Reiseführer Prag: Die Altstadt um 1600

"Für einen, der wie der Georg Kaplir seine Tage im Berauner Kreis verbrachte, gab es in der Prager Altstadt vielerlei zu sehen. Der spanische Gesandte fuhr in seinem Galawagen, von Hartschierern und Hellebardieren geleitet, zum erzbischöflichen Palais.
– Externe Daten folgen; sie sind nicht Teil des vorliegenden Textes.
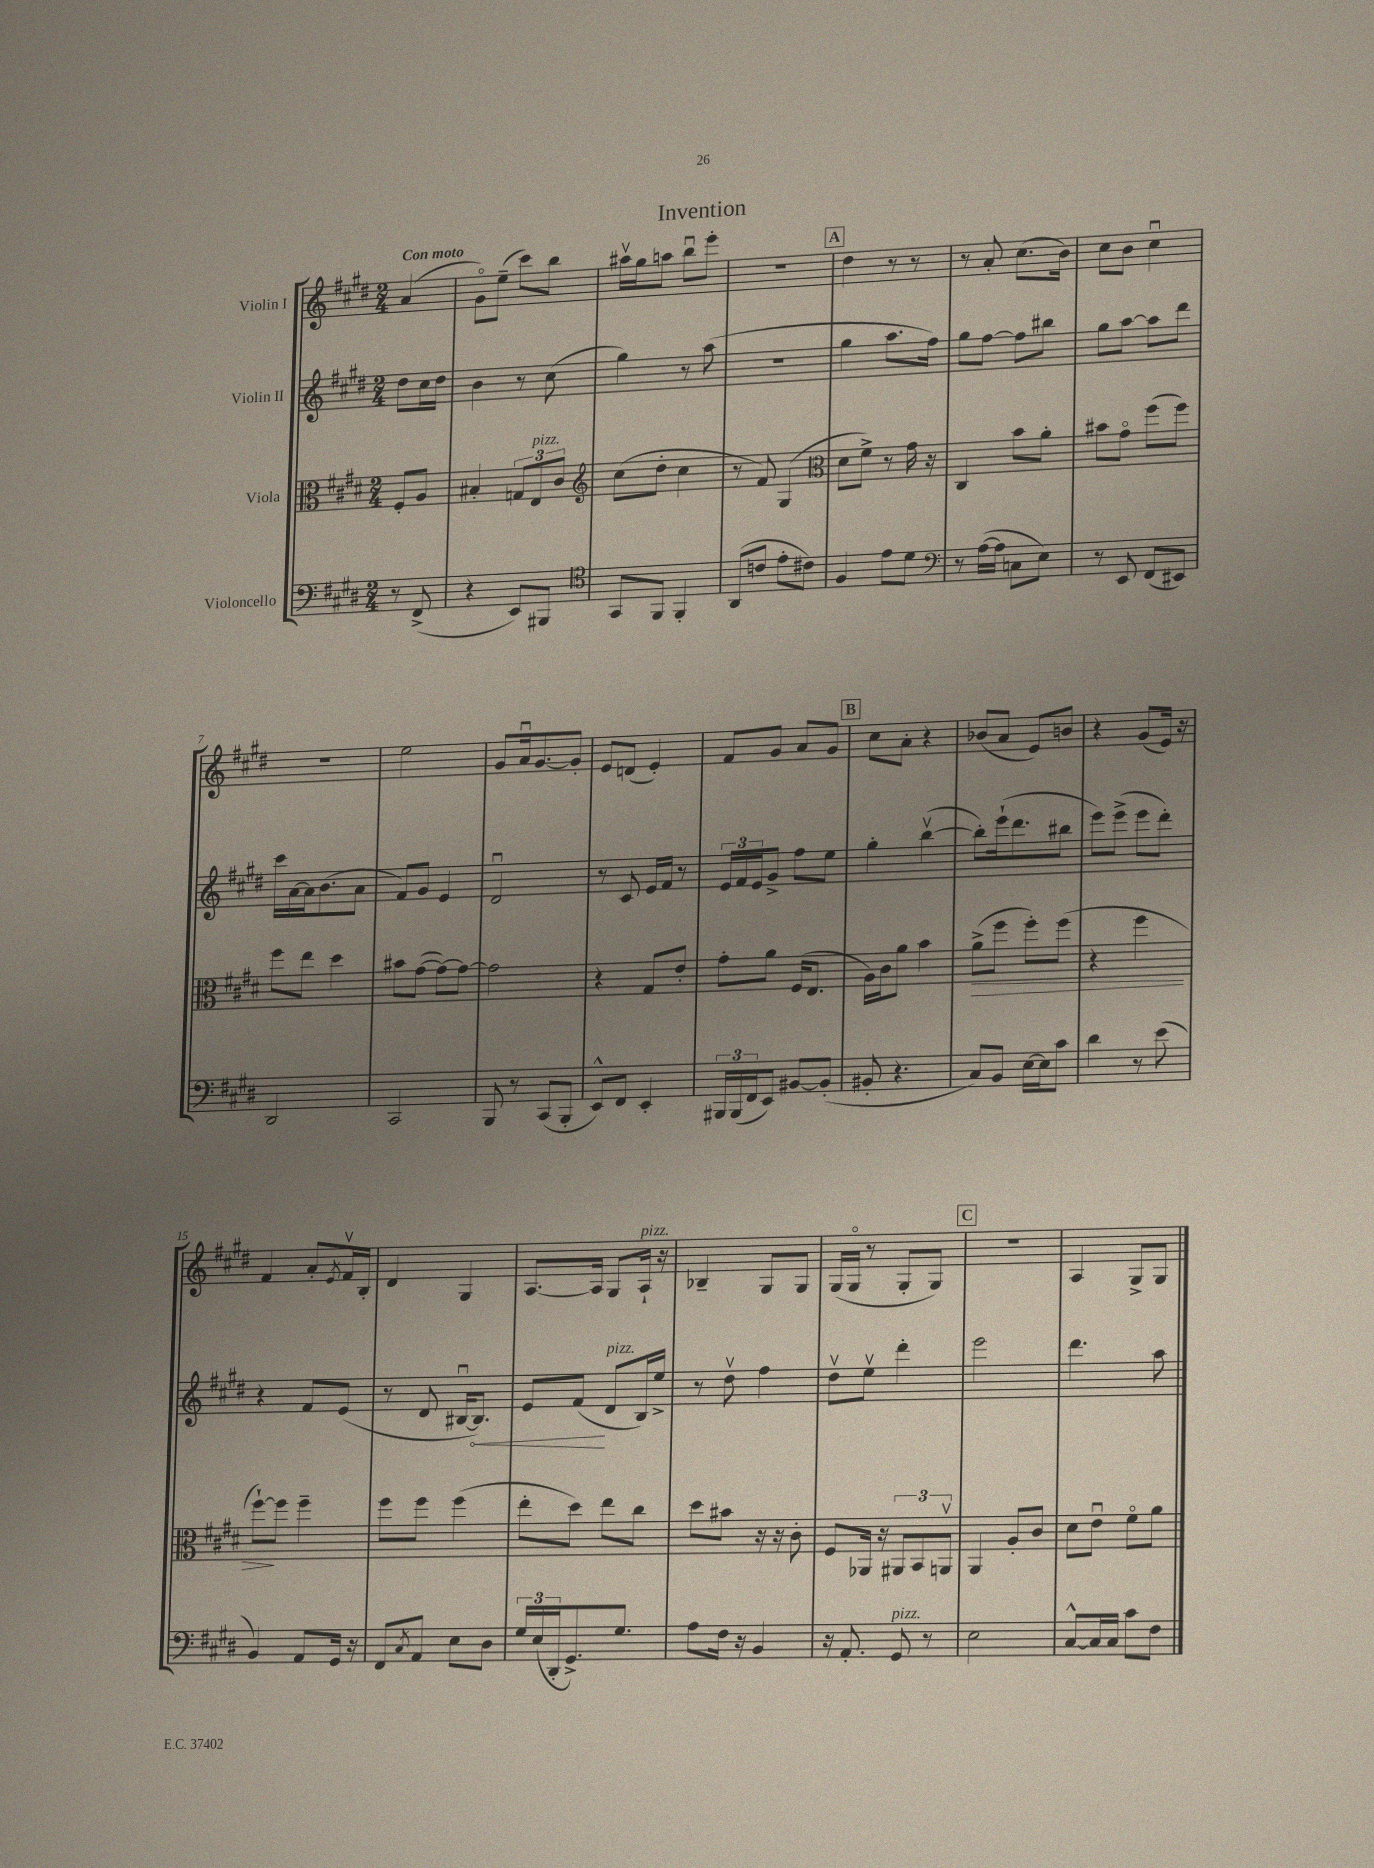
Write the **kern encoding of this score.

Im Wacholdergäßlein sprach ein närrischer Bettler die Vorübergehenden mit den Worten um ein Almosen an, er nehme alles: Dukaten, Dublonen, Rosenobels und Portugalöser, nichts sei ihm zu gering. In der Teynkirche wurde unter großem Gepränge die Taufe eines Mohren, der zur Dienerschaft des Grafen Kinsky gehörte, vollzogen, und der hohe Adel Böhmens drängte sich zu diesem Schauspiel. Die Buchdrucker und die Zeltmacher, die beide an diesem Tage ihr Innungsfest hatten, begegneten einander in der Plattnergasse mit ihren Fahnen und gerieten in Streit, weil keiner der beiden Züge dem anderen den Weg freigeben wollte. Auf dem Johannesplatz hielt ein Kapuzinermönch eine Ansprache an die Moldaufischer, in der er sagte, er sei auch ein Fischer, das Miserere sei eine lange Rute, an der hänge das Paternoster als eine goldene Angel, und das De profundis, der Toten liebste Speise, sei der Köder, und damit zöge er die armen Seelen wie Karpfen oder Weißfische aus dem Fegefeuer. Und vor einer Schenke auf dem Kreuzherrnplatz waren zwei Schlächtermeister aneinander geraten, weil der eine das Pfund Schweinefleisch um einen Heller billiger hergab als der andere."